Data rows:
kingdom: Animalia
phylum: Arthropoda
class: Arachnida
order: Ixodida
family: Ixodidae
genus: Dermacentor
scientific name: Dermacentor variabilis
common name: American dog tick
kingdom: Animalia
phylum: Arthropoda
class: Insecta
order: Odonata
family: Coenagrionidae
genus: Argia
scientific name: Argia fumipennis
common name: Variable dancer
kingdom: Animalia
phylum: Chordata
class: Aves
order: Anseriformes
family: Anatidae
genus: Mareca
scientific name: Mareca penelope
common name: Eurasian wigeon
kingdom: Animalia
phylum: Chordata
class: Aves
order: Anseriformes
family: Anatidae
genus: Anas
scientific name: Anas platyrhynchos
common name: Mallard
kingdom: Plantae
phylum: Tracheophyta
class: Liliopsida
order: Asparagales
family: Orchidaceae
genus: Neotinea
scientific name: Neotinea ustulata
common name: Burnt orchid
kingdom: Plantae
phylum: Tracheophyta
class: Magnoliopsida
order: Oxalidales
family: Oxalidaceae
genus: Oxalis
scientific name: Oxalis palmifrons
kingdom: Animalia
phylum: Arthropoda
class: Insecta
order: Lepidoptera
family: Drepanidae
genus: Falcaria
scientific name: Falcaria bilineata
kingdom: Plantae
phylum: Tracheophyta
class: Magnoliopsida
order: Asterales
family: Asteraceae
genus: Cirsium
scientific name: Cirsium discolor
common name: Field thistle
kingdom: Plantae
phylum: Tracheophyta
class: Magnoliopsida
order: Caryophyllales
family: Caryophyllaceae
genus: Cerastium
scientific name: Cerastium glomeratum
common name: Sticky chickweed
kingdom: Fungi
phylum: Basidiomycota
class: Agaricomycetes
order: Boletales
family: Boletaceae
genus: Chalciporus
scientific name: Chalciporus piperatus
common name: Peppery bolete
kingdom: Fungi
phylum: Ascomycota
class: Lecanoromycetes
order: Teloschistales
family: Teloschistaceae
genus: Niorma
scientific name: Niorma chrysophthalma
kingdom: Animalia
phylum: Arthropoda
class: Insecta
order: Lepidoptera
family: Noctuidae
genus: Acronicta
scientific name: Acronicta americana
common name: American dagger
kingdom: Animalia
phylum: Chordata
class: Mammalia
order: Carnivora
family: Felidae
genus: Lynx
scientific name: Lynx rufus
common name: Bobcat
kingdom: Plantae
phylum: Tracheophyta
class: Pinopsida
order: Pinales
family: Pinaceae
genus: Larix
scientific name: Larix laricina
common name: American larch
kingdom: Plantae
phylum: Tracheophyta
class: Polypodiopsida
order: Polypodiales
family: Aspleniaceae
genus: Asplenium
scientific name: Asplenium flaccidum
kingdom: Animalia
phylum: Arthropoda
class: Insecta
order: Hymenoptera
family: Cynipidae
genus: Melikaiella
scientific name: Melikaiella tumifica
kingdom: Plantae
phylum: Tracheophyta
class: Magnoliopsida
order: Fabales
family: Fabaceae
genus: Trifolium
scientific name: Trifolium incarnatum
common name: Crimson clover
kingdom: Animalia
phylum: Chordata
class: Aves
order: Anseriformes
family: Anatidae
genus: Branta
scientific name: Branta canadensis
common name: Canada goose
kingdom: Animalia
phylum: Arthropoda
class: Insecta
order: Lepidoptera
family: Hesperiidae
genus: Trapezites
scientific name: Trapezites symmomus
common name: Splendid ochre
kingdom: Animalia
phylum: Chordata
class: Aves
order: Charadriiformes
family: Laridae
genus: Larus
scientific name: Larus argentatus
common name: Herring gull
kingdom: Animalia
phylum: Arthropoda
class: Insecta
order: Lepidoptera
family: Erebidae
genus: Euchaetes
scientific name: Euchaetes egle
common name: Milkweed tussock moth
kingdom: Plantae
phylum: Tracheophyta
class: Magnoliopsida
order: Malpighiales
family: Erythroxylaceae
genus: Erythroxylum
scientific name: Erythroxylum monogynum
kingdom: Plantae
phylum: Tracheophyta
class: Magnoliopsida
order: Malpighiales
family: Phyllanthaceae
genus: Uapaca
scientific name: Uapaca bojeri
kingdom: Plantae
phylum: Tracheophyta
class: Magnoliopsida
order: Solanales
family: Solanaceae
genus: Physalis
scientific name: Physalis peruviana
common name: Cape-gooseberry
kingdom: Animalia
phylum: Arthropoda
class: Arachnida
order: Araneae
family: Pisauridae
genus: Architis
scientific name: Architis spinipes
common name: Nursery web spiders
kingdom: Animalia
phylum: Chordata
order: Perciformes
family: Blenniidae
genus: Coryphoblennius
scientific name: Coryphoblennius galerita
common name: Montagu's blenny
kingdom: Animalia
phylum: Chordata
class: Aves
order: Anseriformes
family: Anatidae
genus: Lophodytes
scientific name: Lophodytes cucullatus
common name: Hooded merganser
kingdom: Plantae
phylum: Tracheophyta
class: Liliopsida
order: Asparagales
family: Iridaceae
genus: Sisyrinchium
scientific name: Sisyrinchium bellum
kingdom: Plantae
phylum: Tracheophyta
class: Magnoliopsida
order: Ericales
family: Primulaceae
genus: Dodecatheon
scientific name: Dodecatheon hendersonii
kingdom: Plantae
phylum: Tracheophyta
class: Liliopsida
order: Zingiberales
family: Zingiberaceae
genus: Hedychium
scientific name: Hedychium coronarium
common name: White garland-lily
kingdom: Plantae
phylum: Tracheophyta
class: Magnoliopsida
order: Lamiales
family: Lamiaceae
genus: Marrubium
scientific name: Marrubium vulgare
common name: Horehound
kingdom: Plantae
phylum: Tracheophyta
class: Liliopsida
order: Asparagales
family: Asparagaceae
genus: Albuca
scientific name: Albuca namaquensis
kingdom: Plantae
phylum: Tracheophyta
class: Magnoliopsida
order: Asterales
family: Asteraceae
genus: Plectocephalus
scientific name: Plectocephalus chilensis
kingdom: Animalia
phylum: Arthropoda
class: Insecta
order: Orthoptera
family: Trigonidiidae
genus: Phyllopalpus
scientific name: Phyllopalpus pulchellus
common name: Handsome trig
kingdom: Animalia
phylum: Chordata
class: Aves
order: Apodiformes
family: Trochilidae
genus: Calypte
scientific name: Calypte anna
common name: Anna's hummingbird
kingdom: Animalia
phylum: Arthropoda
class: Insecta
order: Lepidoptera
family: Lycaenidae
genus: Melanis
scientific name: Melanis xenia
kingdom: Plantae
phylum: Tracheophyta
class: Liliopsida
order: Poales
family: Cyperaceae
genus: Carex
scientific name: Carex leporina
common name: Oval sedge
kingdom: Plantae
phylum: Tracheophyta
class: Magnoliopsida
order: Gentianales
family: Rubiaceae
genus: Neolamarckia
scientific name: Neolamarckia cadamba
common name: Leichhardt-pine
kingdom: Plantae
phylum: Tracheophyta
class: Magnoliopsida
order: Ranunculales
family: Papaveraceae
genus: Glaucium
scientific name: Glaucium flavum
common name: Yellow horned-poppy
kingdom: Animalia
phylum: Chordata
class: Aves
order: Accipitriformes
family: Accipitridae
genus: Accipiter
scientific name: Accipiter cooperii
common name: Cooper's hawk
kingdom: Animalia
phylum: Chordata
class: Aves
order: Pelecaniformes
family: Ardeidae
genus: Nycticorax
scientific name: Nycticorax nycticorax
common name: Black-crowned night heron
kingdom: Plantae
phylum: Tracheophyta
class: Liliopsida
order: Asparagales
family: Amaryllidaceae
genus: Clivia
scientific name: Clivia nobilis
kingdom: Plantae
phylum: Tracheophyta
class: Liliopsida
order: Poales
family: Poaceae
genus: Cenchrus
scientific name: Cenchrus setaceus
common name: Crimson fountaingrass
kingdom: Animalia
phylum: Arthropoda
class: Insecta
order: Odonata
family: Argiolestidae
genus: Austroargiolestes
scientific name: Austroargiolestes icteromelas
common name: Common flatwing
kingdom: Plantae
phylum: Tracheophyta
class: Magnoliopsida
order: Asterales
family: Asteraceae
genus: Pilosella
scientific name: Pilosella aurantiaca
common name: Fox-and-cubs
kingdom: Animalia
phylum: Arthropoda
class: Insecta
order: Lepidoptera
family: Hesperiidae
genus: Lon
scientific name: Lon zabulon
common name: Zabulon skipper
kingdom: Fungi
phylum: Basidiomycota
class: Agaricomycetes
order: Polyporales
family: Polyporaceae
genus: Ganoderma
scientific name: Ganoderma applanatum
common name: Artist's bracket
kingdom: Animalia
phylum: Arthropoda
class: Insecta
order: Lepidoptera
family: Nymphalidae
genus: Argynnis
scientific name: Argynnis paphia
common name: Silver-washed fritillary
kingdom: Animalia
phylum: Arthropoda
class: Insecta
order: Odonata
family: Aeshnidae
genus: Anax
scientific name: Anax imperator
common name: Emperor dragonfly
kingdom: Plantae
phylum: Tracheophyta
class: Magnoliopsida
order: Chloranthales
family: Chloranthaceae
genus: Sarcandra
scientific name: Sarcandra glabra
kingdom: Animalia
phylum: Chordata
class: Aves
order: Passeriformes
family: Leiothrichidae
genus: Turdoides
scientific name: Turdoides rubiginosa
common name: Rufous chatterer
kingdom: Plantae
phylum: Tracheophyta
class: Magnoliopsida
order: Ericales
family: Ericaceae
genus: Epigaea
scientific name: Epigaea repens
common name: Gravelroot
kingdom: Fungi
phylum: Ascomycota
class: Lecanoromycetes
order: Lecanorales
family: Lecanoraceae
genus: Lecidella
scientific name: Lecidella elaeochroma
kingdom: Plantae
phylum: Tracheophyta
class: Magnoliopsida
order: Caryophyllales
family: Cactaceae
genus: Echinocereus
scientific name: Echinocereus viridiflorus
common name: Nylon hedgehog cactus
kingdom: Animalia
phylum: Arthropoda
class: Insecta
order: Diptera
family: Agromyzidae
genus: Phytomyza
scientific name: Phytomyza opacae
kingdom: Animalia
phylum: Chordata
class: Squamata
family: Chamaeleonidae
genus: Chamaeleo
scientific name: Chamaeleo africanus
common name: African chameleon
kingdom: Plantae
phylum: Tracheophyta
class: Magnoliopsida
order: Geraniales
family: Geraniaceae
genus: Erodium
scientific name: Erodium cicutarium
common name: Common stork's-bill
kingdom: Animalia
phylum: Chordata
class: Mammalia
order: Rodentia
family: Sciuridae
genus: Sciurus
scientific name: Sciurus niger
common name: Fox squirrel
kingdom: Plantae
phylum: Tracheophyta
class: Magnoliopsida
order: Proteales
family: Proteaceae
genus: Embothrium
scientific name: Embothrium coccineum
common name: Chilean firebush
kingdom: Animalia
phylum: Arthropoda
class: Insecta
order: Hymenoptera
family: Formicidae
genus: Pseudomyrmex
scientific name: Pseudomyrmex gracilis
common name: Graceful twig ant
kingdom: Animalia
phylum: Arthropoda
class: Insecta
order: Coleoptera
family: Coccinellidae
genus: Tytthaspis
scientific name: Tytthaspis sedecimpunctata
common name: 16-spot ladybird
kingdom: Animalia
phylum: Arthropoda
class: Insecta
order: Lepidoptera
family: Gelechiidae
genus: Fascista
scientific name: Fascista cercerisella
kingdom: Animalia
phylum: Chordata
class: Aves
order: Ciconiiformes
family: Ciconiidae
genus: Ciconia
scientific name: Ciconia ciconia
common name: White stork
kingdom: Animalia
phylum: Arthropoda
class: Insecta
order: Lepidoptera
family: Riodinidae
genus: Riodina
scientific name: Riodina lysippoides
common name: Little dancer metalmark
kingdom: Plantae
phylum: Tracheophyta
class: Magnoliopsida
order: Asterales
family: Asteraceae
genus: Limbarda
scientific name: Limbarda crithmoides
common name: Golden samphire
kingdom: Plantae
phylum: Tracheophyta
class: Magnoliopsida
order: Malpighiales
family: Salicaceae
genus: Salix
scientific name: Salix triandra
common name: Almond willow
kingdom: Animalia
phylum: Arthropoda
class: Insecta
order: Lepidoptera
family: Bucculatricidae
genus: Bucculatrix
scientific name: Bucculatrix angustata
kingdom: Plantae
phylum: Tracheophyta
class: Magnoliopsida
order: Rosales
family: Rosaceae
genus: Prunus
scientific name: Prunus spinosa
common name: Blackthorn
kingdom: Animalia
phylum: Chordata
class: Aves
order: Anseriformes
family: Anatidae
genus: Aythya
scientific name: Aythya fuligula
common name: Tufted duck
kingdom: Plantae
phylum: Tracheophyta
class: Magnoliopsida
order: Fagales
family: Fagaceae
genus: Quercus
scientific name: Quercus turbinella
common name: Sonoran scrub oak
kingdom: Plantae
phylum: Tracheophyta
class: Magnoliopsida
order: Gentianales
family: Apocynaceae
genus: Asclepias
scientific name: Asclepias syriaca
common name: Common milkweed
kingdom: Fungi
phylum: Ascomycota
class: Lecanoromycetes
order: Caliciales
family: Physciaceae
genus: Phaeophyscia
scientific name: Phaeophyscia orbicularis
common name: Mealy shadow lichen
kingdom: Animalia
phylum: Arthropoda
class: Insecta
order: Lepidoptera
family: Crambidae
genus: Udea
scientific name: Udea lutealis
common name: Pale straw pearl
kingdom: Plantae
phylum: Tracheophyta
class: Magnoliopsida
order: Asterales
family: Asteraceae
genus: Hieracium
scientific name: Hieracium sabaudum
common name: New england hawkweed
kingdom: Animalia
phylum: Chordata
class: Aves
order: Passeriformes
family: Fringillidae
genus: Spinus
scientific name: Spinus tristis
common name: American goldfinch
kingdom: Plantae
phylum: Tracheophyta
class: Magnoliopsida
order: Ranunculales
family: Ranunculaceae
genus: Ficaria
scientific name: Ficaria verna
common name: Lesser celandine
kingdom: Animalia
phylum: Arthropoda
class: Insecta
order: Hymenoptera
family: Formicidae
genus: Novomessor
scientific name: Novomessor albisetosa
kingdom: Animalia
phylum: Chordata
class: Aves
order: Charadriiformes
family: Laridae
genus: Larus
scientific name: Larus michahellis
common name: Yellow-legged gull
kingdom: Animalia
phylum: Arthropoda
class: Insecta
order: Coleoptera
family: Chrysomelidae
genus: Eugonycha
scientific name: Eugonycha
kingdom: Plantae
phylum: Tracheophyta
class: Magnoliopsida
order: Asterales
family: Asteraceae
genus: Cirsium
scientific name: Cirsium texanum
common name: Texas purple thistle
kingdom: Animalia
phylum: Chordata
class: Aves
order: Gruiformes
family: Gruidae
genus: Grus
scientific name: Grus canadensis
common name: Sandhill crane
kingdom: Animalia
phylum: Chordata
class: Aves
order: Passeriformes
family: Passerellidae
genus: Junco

Exercise details:
Copy out the lines of the records above from the line with "scientific name: Trapezites symmomus" to the line with "order: Solanales", word for word and including both of those lines.

Solution:
scientific name: Trapezites symmomus
common name: Splendid ochre
kingdom: Animalia
phylum: Chordata
class: Aves
order: Charadriiformes
family: Laridae
genus: Larus
scientific name: Larus argentatus
common name: Herring gull
kingdom: Animalia
phylum: Arthropoda
class: Insecta
order: Lepidoptera
family: Erebidae
genus: Euchaetes
scientific name: Euchaetes egle
common name: Milkweed tussock moth
kingdom: Plantae
phylum: Tracheophyta
class: Magnoliopsida
order: Malpighiales
family: Erythroxylaceae
genus: Erythroxylum
scientific name: Erythroxylum monogynum
kingdom: Plantae
phylum: Tracheophyta
class: Magnoliopsida
order: Malpighiales
family: Phyllanthaceae
genus: Uapaca
scientific name: Uapaca bojeri
kingdom: Plantae
phylum: Tracheophyta
class: Magnoliopsida
order: Solanales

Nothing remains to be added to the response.